I remember penning then in one of my first few pieces as editorial emissary of CricketNext that Ricky Ponting would one day be the biggest threat to Sachin Tendulkar’s pervasive suzerainty ( at that time our Little Master was an unstoppable steam engine crushing one and all). It has happened. Steve Waugh, Ponting’s predecessor , who had earlier crowned Tendulkar as the new Bradman, has admitted that Ponting had rightfully earned that sobriquet away from the Mumbai man. Like Bradman, Ponting is a ferocious winner. From the first ball he faces, he is searching ways to dominate. To out-think opponents. To take the battle into their home zone. To get runs.

Sachin, Brian Lara and Ponting have clearly been the dominating batting behemoths in the last decade in world cricket , accumulating runs, amassing records, assimilating new successes in their giant strides in both forms of the game.The Extraordinary League of Gentlemen. But what sets Ponting apart into another league altogether is his leadership skills and match-winning performances. At 32, he has played in four successive World Cup finals, been a critical part of three champion teams, and successfully led the Australians in two overwhelming victories. Lara and Tendulkar were mediocre captains at best, and the coveted world Cup eluded them with mischievous delight. End of comparisons; they are odious, you see?

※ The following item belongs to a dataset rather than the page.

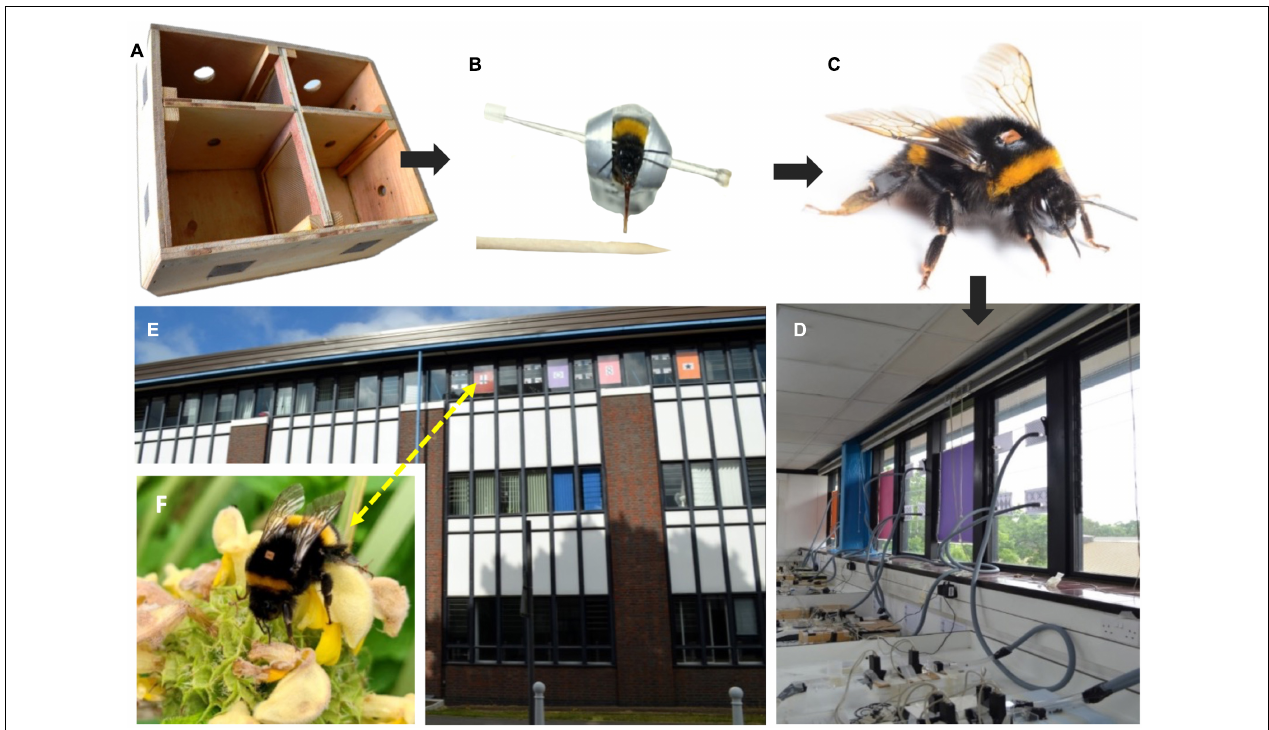
FIGURE 1 | | Diagram showing experimental setup. (A) Divided colony box with a mesh partition, which contained the split colonies (colourless, transparent lid removed for clarity). (B) Bees identified as foragers, based on frequency of foraging in an indoor foraging arena, were harnessed and tested on their olfactory learning ability using proboscis extension response (PER) conditioning paradigm. (C) Assessed individuals were tagged with an RFID tag to enable us to track their subsequent foraging performance. (D) After being assessed the bees were transferred to the (external) side of their divided colony box that was connected to the laboratory window. (E) Each window exit/entrance was marked with a unique pattern to assist retuning foragers in finding their colony. (F) The RFID reader system allowed us to record the foraging behaviour of the bees in the rural/urban landscape surrounding Royal Holloway University of London (Egham Hill, Egham TW20 0EX, United Kingdom). The RFID tag on the bee in image (F) has been added digitally for illustrative purposes. Photos (B,C) provided by Dylan Smith and Brian Cutting,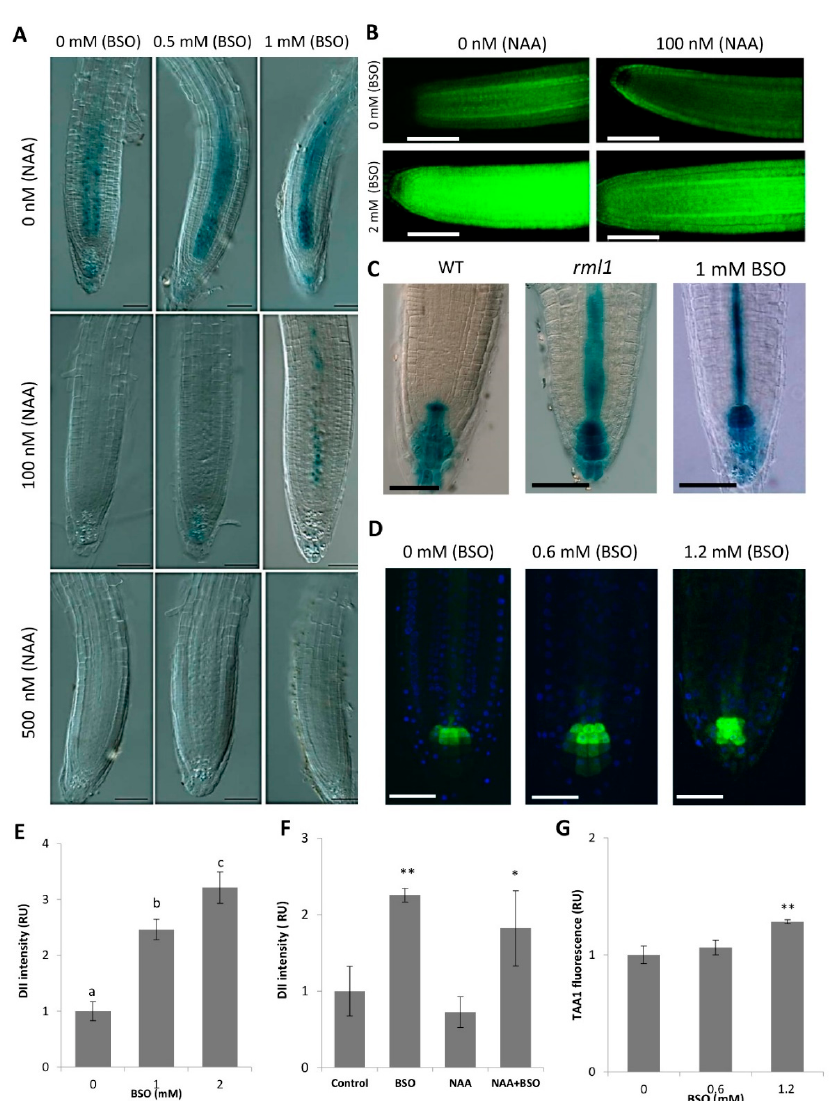
Figure 3. Effect of GSH level on auxin response markers and auxin biosynthesis gene expression. ( A ) BSO dose-dependently increases AXR3NT-GUS stability in response to auxin. Seven-day-old seedlings were treated for 12 h with different L-buthionine-(R,S)-sulfoximine (BSO) concentrations in the liquid medium and/or pre-treated in the control medium. Seedlings were subjected to heat shock by cultivation at 37 °C for 1.5 h, allowed to recover for the next 10 min, and then subjected to GUS assays for the next 1–1.5 h; ( B ) BSO increases DII::VENUS stability without and with NAA application; ( C ) DR5::GUS signal in wildtype seedlings, rml1 mutant seedlings, and seedlings treated with 1 mM BSO; ( D ) TAA1::GFP signal in RAM upon BSO treatment. Scale bar − 50 µm. ( E ) DII::VENUS quantification in response to BSO concentrations. Error bars represent the means ± SDs (n = 6). Different letters indicate a significant difference at p < 0.05; ( F ) DII::VENUS quantification following BSO and NAA treatments (represented image in B). Error bars represent the means ± SEs (n = 6); ( G ) TAA1::GFP quantification in RAM (represented image from D). Error bars represent the means ± SDs (n = 8). Means of treatments with * and ** are significantly different from means of the control at p < 0.05 and p < 0.01, respectively. Fisher’s protected LSD test was used to compare the individual means.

What makes Ponting an incredible menacing force in cricket is his brilliant temperament. The man has gargantuan self-confidence and is a gutsy fighter, who respects every opponent, whether a brittle minnow awaiting a generous execution or bitter traditional enemies anticipating a deadly bloodbath. His ruthless determination to win has had a cascading contagious effect on his team. While India’s brains ( ?) trust foolishly debated the “ old age” factor, Australia romped home with three ageing veterans ( 36 plus) liquidating their hapless opponents throughout the World Cup; Mat Hayden pulverizing the bowlers, and Adam Gilchrist squashing Sri Lanka into a soft pulp. And Glen McGrath walks away with the Player of the Tournament, no less. Amazing stuff! . Did I hear someone say, “ Old Spice”?

Ponting also finally cracked that defiant Final Frontier on Indian shores which Waugh desperately craved for , although he could only make it for the treacherous Bombay pitch in the last match of that controversial series. There were several cynics, the legendary Vivian Richards included who scoffed at Australian prospects in the West Indies, because of the two unprecedented defeats against New Zealand and England . But Ponting quietly rewrote the script with an iron hand, no fountain pens were needed. . Both New Zealand and England were not just spanked thoroughly for their earlier bad behaviour , they were trounced into cowardly submission for displaying some cheeky audacity. And all this when the skipper was recuperating from a severe back pain, without an injured Brett Lee, and a team supposedly crippled by low-morale. Unbelievable!

Ricky and I were traveling together in Pune where he was to address a charged-up crowd in a business school in an interactive Q & A session in Y 2003, post-that famous belligerent 140 that demolished the Men in Blue. Ponting was also at that time the Brand Ambassador of CricketNext.

I asked him the recipe of Australia’s and his humongous success story. Said Ponting. “ I always play a match telling myself that we are number two, and that we shall be the real champions only if we win this one. It keeps us motivated. We are never satisfied. And we never want to lose, even if we know that can occasionally happen”. It’s so simple. Aspirational. Aggressive. Unassuming. Focused. A goal to achieve. Living in the moment. The success mantra.

Ricky Ponting is an icon. A legend. Probably the greatest player ( and we haven’t even talked of his fielding pyrotechnics yet, and for that my apologies) of the modern era. Batsman, captain, fielder. And a winner.

He is like Petronas Towers. Only slightly taller.